There is one span to output from the data below: the lines starting at the line with "Step 7: Install hard disk." and ending at the line with "Throught learning this". Output it exactly, ends included, nothing more.

DATA SUPPLIED>
————————
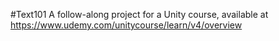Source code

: #Text101
A follow-along project for a Unity course, available at https://www.udemy.com/unitycourse/learn/v4/overview
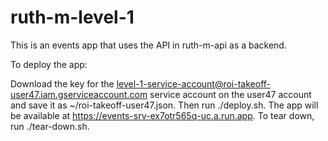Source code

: # ruth-m-level-1

This is an events app that uses the API in ruth-m-api as a backend.

To deploy the app:

Download the key for the level-1-service-account@roi-takeoff-user47.iam.gserviceaccount.com
service account on the user47 account and save it as ~/roi-takeoff-user47.json.  Then run ./deploy.sh.
The app will be available at https://events-srv-ex7otr565q-uc.a.run.app.  To tear down, run
./tear-down.sh.
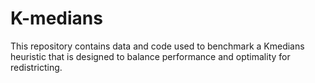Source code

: # K-medians

This repository contains data and code used to benchmark a Kmedians heuristic that is designed to balance performance and optimality for redistricting.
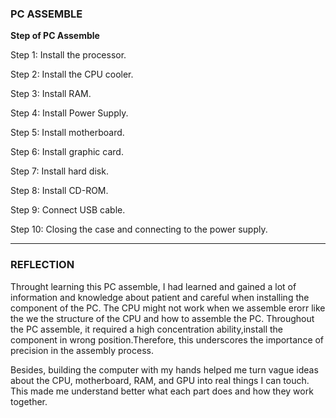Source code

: ### PC ASSEMBLE

**Step of PC Assemble**

Step 1: Install the processor.

Step 2: Install the CPU cooler.

Step 3: Install RAM.

Step 4: Install Power Supply.

Step 5: Install motherboard.

Step 6: Install graphic card.

Step 7: Install hard disk.

Step 8: Install CD-ROM.

Step 9: Connect USB cable.

Step 10: Closing the case and connecting to the power supply.

---

### REFLECTION

Throught learning this PC assemble, I had learned and gained a lot of information and knowledge about patient and careful when installing the component of the PC. The CPU might not work when we assemble erorr like the we  the structure of the CPU and how to assemble the PC. Throughout the PC assemble, it required a high concentration ability,install the component in wrong position.Therefore, this underscores the importance of precision in the assembly process.

Besides, building the computer with my hands helped me turn vague ideas about the CPU, motherboard, RAM, and GPU into real things I can touch. This made me understand better what each part does and how they work together.



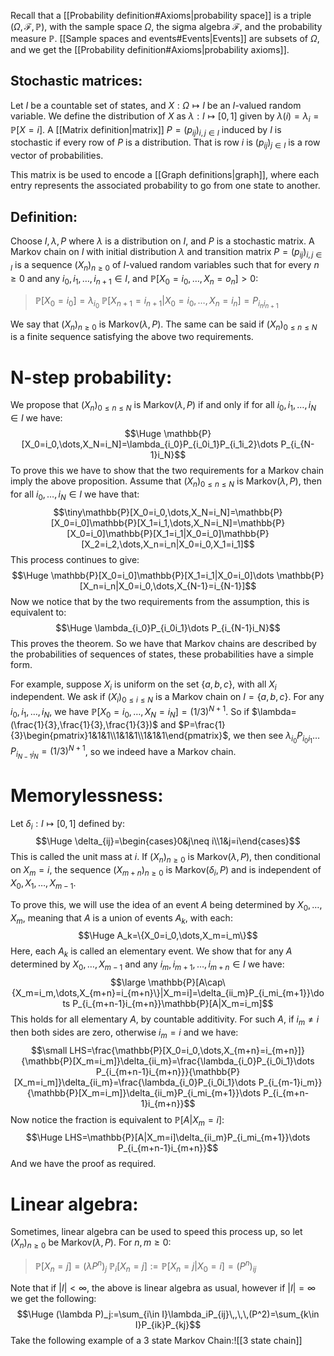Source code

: Recall that a [[Probability definition#Axioms|probability space]] is a triple $(\Omega,\mathcal{F},\mathbb{P})$, with the sample space $\Omega$, the sigma algebra $\mathcal{F}$, and the probability measure $\mathbb{P}$. [[Sample spaces and events#Events|Events]] are subsets of $\Omega$, and we get the [[Probability definition#Axioms|probability axioms]].

## Stochastic matrices:
Let $I$ be a countable set of states, and $X:\Omega\mapsto I$ be an $I$-valued random variable. We define the distribution of $X$ as $\lambda:I\mapsto[0,1]$ given by $\lambda(i)=\lambda_i=\mathbb{P}[X=i]$. A [[Matrix definition|matrix]] $P=(p_{ij})_{i,j\in I}$ induced by $I$ is stochastic if every row of $P$ is a distribution. That is row $i$ is $(p_{ij})_{j\in I}$ is a row vector of probabilities.

This matrix is be used to encode a [[Graph definitions|graph]], where each entry represents the associated probability to go from one state to another.


## Definition:
Choose $I,\lambda,P$ where $\lambda$ is a distribution on $I$, and $P$ is a stochastic matrix. A Markov chain on $I$ with initial distribution $\lambda$ and transition matrix $P=(p_{ij})_{i,j\in I}$ is a sequence $(X_n)_{n\geq0}$ of $I$-valued random variables such that for every $n\geq0$ and any $i_0,i_1,\dots,i_{n+1}\in I$, and $\mathbb{P}[X_0=i_0,\dots,X_n=o_n]>0$:
> $\mathbb{P}[X_0=i_0]=\lambda_{i_0}$
> $\mathbb{P}[X_{n+1}=i_{n+1}|X_0=i_0,\dots,X_n=i_n]=P_{i_ni_{n+1}}$

We say that $(X_n)_{n\geq0}$ is $\text{Markov}(\lambda,P)$. The same can be said if $(X_n)_{0\leq n\leq N}$ is a finite sequence satisfying the above two requirements.

# N-step probability:

We propose that $(X_n)_{0\leq n\leq N}$ is $\text{Markov}(\lambda,P)$ if and only if for all $i_0,i_1,\dots,i_N\in I$ we have:$$\Huge \mathbb{P}[X_0=i_0,\dots,X_N=i_N]=\lambda_{i_0}P_{i_0i_1}P_{i_1i_2}\dots P_{i_{N-1}i_N}$$To prove this we have to show that the two requirements for a Markov chain imply the above proposition. Assume that $(X_n)_{0\leq n\leq N}$ is $\text{Markov}(\lambda,P)$, then for all $i_0,\dots,i_N\in I$ we have that: $$\tiny\mathbb{P}[X_0=i_0,\dots,X_N=i_N]=\mathbb{P}[X_0=i_0]\mathbb{P}[X_1=i_1,\dots,X_N=i_N]=\mathbb{P}[X_0=i_0]\mathbb{P}[X_1=i_1|X_0=i_0]\mathbb{P}[X_2=i_2,\dots,X_n=i_n|X_0=i_0,X_1=i_1]$$This process continues to give:$$\Huge \mathbb{P}[X_0=i_0]\mathbb{P}[X_1=i_1|X_0=i_0]\dots \mathbb{P}[X_n=i_n|X_0=i_0,\dots,X_{N-1}=i_{N-1}]$$Now we notice that by the two requirements from the assumption, this is equivalent to:$$\Huge \lambda_{i_0}P_{i_0i_1}\dots P_{i_{N-1}i_N}$$This proves the theorem. So we have that Markov chains are described by the probabilities of sequences of states, these probabilities have a simple form.

For example, suppose $X_i$ is uniform on the set $\{a,b,c\}$, with all $X_i$ independent. We ask if $(X_i)_{0\leq i\leq N}$ is a Markov chain on $I=\{a,b,c\}$. For any $i_0,i_1,\dots,i_N$, we have $\mathbb{P}[X_0=i_0,\dots,X_N=i_N]=(1/3)^{N+1}$. So if $\lambda=(\frac{1}{3},\frac{1}{3},\frac{1}{3})$ and $P=\frac{1}{3}\begin{pmatrix}1&1&1\\1&1&1\\1&1&1\end{pmatrix}$, we then see $\lambda_{i_0}P_{i_0i_1}\dots P_{i_{N-1}i_N}=(1/3)^{N+1}$, so we indeed have a Markov chain.

# Memorylessness:

Let $\delta_i:I\mapsto[0,1]$ defined by:$$\Huge \delta_{ij}=\begin{cases}0&j\neq i\\1&j=i\end{cases}$$This is called the unit mass at $i$. If $(X_n)_{n\geq0}$ is $\text{Markov}(\lambda,P)$, then conditional on $X_m=i$, the sequence $(X_{m+n})_{n\geq0}$ is $\text{Markov}(\delta_i,P)$ and is independent of $X_0,X_1,\dots,X_{m-1}$.

To prove this, we will use the idea of an event $A$ being determined by $X_0,\dots,X_m$, meaning that $A$ is a union of events $A_k$, with each:$$\Huge A_k=\{X_0=i_0,\dots,X_m=i_m\}$$Here, each $A_k$ is called an elementary event. We show that for any $A$ determined by $X_0,\dots,X_{m-1}$ and any $i_m,i_{m+1},\dots,i_{m+n}\in I$ we have:$$\large \mathbb{P}[A\cap\{X_m=i_m,\dots,X_{m+n}=i_{m+n}\}|X_m=i]=\delta_{ii_m}P_{i_mi_{m+1}}\dots P_{i_{m+n-1}i_{m+n}}\mathbb{P}[A|X_m=i_m]$$This holds for all elementary $A$, by countable additivity. For such $A$, if $i_m\neq i$ then both sides are zero, otherwise $i_m=i$ and we have:$$\small LHS=\frac{\mathbb{P}[X_0=i_0,\dots,X_{m+n}=i_{m+n}]}{\mathbb{P}[X_m=i_m]}\delta_{ii_m}=\frac{\lambda_{i_0}P_{i_0i_1}\dots P_{i_{m+n-1}i_{m+n}}}{\mathbb{P}[X_m=i_m]}\delta_{ii_m}=\frac{\lambda_{i_0}P_{i_0i_1}\dots P_{i_{m-1}i_m}}{\mathbb{P}[X_m=i_m]}\delta_{ii_m}P_{i_mi_{m+1}}\dots P_{i_{m+n-1}i_{m+n}}$$Now notice the fraction is equivalent to $\mathbb{P}[A|X_m=i]$:$$\Huge LHS=\mathbb{P}[A|X_m=i]\delta_{ii_m}P_{i_mi_{m+1}}\dots P_{i_{m+n-1}i_{m+n}}$$And we have the proof as required.

# Linear algebra:

Sometimes, linear algebra can be used to speed this process up, so let $(X_n)_{n\geq0}$ be $\text{Markov}(\lambda,P)$. For $n,m\geq0$:
>$\mathbb{P}[X_n=j]=(\lambda P^n)_j$
>$\mathbb{P}_i[X_n=j]:=\mathbb{P}[X_n=j|X_0=i]=(P^n)_{ij}$

Note that if $|I|<\infty$, the above is linear algebra as usual, however if $|I|=\infty$ we get the following:$$\Huge (\lambda P)_j:=\sum_{i\in I}\lambda_iP_{ij}\,,\,\,(P^2)=\sum_{k\in I}P_{ik}P_{kj}$$
Take the following example of a $3$ state Markov Chain:![[3 state chain]]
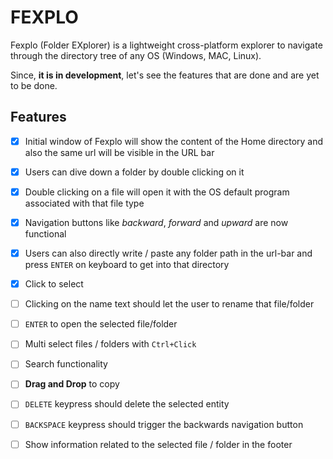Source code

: # FEXPLO
Fexplo (Folder EXplorer) is a lightweight cross-platform explorer to navigate through the directory tree of any OS (Windows, MAC, Linux).

Since, **it is in development**, let's see the features that are done and are yet to be done.


## Features

- [x] Initial window of Fexplo will show the content of the Home directory and also the same url will be visible in the URL bar

- [x] Users can dive down a folder by double clicking on it

- [x] Double clicking on a file will open it with the OS default program associated with that file type

- [x] Navigation buttons like *backward*, *forward* and *upward* are now functional

- [x] Users can also directly write / paste any folder path in the url-bar and press `ENTER` on keyboard to get into that directory

- [x] Click to select

- [ ] Clicking on the name text should let the user to rename that file/folder

- [ ] `ENTER` to open the selected file/folder

- [ ] Multi select files / folders with `Ctrl+Click`

- [ ] Search functionality

- [ ] **Drag and Drop** to copy

- [ ] `DELETE` keypress should delete the selected entity

- [ ] `BACKSPACE` keypress should trigger the backwards navigation button

- [ ] Show information related to the selected file / folder in the footer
————————
EXPECTED ANSWER>
Step 7: Install hard disk.

Step 8: Install CD-ROM.

Step 9: Connect USB cable.

Step 10: Closing the case and connecting to the power supply.

---

### REFLECTION

Throught learning this PC assemble, I had learned and gained a lot of information and knowledge about patient and careful when installing the component of the PC. The CPU might not work when we assemble erorr like the we  the structure of the CPU and how to assemble the PC. Throughout the PC assemble, it required a high concentration ability,install the component in wrong position.Therefore, this underscores the importance of precision in the assembly process.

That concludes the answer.